In a 277-page decision today, Judge Furman vacated the Commerce Department’s decision to add a citizenship question to the 2020 census, finding that the decision was a violation of the Administrative Procedure Act. (Our prior posts on the case are here.)
Judge Furman found that Commerce Secretary Wilbur Ross justified the new question based on a rationale – that doing so would enhance enforcement of the Voting Rights Act (VRA) – that was clearly a pretext.
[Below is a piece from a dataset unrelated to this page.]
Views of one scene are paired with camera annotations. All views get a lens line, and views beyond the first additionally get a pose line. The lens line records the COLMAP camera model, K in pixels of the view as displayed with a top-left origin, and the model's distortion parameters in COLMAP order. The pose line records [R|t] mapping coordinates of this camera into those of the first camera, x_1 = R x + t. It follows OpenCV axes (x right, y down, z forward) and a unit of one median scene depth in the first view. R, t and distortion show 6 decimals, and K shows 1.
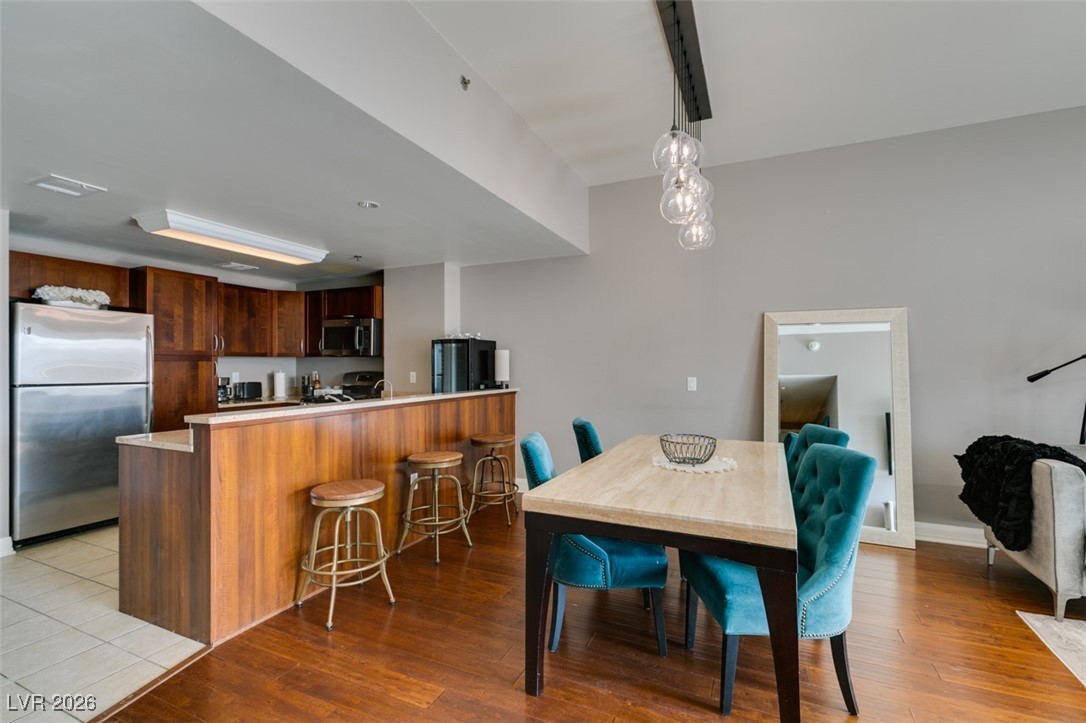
lens RADIAL K [[485.3, 0, 540.8], [0, 485.3, 364.4], [0, 0, 1]] dist [0.004837, -0.000701]
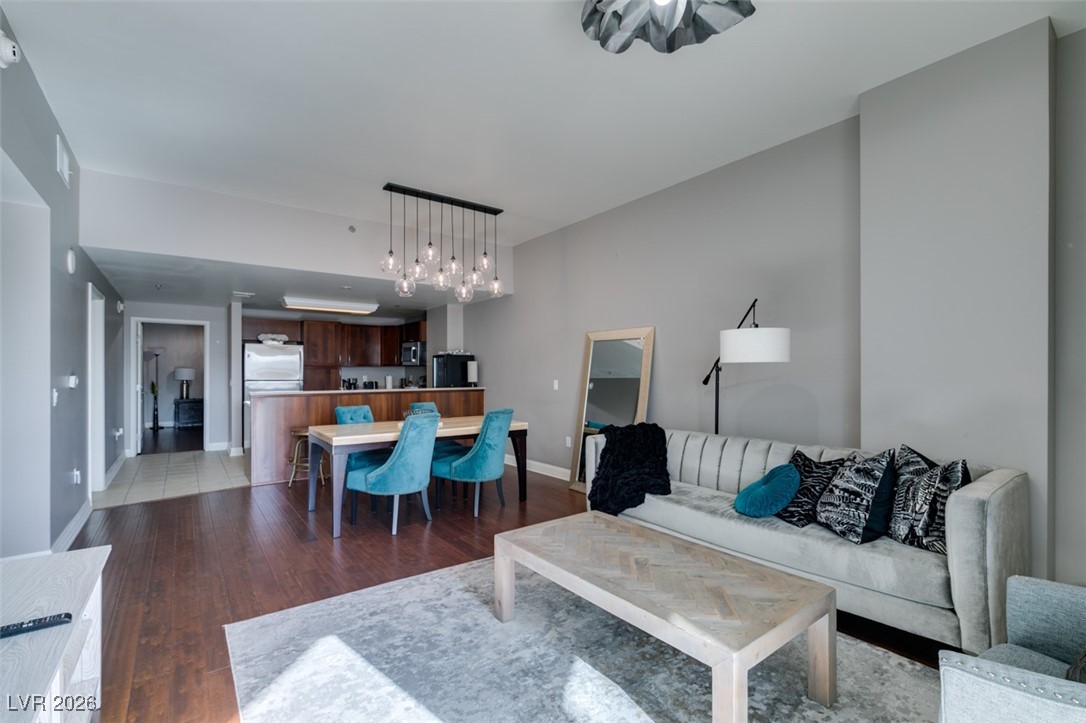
lens RADIAL K [[485.3, 0, 539.7], [0, 485.3, 371.3], [0, 0, 1]] dist [0.004837, -0.000701]
pose [[0.875330, 0.000237, -0.483526, 0.887230], [0.000213, 1.000000, 0.000875, -0.000283], [0.483526, -0.000869, 0.875330, -0.221785]]
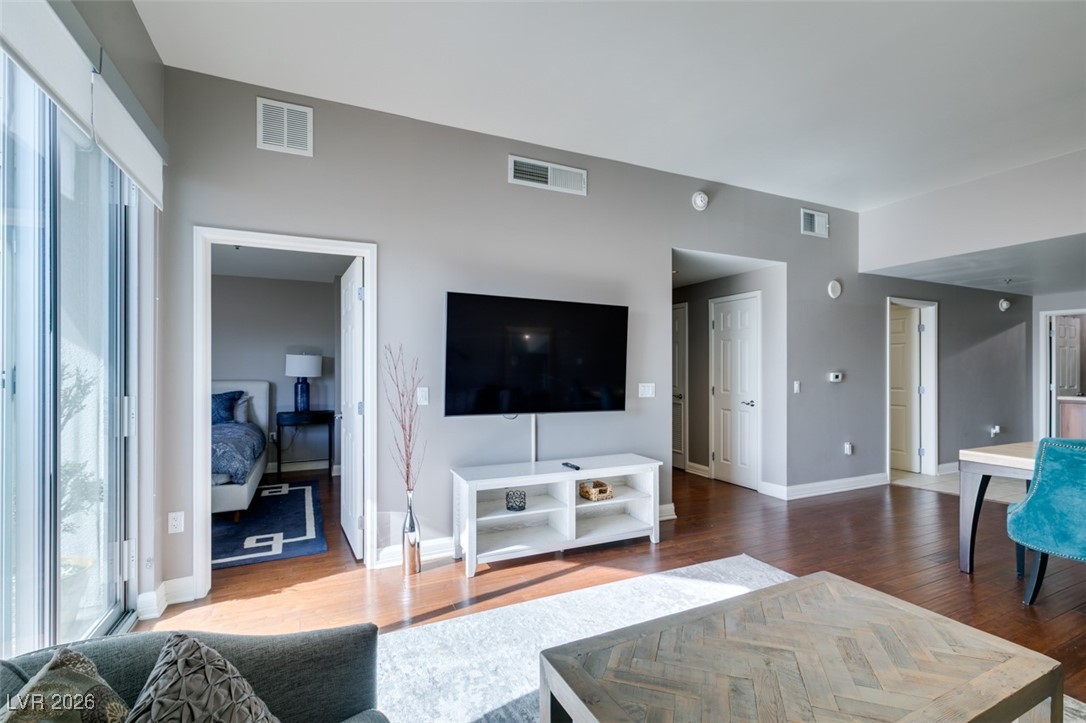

Judge Furman stated he was unable to determine “what Secretary Ross’s real reasons for adding the citizenship question were,” but found the evidence overwhelming that “the VRA was a post hoc rationale for a decision that Secretary had already made”:
Secretary Ross committed to adding the citizenship question months before he even received the request from DOJ. By definition, Secretary Ross’s original and actual rationale could not have been promotion of better VRA enforcement because the record reveals that he had made up his mind well before DOJ even agreed to submit the request to him.
In addition, Judge Furman found that his conclusion was “supported by the sheer number of ways in which Secretary Ross and his aides tried to avoid disclosure of, if not conceal, the real timing and the real reasons for the decision to add the citizenship question,” including the “curated and highly sanitized nature of the Administrative Record initially filed by Defendants in this matter,” and the “misleading, if not false, statements in the Ross Memo,” the memorandum directing that the question be added. Judge Furman thus concluded:
Those acts and statements are not the transparent acts and statements one would expect from government officials who have decided, for bona fide and defensible reasons, to change policy. Nor are they the acts and statements of government officials who are merely trying to cut through red tape. Instead, they are the acts and statements of officials with something to hide.